╭─ RECORDS SUPPLIED
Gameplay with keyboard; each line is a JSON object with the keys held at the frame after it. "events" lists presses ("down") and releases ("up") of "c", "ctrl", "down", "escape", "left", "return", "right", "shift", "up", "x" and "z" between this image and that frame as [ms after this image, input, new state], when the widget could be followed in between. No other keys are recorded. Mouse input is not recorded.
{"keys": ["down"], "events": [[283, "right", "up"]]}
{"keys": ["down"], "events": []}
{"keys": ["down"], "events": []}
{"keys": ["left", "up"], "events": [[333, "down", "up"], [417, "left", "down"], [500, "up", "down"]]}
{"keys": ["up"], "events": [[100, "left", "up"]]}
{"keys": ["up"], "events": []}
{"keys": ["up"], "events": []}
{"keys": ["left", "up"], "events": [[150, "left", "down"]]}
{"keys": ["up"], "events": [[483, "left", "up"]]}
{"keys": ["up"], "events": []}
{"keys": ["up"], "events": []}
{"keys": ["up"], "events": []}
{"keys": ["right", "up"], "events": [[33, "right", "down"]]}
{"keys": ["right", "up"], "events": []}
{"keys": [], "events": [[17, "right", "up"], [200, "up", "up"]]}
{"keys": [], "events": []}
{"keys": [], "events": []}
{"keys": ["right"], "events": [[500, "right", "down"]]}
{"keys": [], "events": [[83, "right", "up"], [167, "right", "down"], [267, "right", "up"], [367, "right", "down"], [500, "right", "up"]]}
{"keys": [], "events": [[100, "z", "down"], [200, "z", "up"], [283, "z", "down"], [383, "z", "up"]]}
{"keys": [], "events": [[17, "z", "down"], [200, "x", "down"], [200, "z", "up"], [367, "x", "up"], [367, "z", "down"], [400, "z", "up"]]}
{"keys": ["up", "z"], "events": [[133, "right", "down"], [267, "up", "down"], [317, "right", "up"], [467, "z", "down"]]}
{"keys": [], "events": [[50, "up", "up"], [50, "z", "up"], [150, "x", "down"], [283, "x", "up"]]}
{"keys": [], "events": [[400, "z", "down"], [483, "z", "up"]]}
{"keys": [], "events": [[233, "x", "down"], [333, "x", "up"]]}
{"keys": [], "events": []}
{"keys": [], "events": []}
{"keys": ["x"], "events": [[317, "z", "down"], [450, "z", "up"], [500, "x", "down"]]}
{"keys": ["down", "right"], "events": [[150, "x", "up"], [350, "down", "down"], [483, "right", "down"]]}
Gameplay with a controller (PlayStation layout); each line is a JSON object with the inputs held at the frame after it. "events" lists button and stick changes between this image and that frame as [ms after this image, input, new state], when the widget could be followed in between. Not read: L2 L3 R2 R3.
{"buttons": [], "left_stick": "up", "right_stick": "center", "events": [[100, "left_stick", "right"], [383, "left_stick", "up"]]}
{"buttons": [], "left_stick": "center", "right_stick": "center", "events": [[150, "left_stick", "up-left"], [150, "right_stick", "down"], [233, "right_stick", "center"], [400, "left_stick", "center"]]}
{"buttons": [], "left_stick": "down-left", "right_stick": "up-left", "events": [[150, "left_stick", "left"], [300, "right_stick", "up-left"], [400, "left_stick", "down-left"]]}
╰─
TASK BRIEF:
State the number of lines in the data that contain the word "center", offering no other text.

RESULT FOR THIS TASK:
2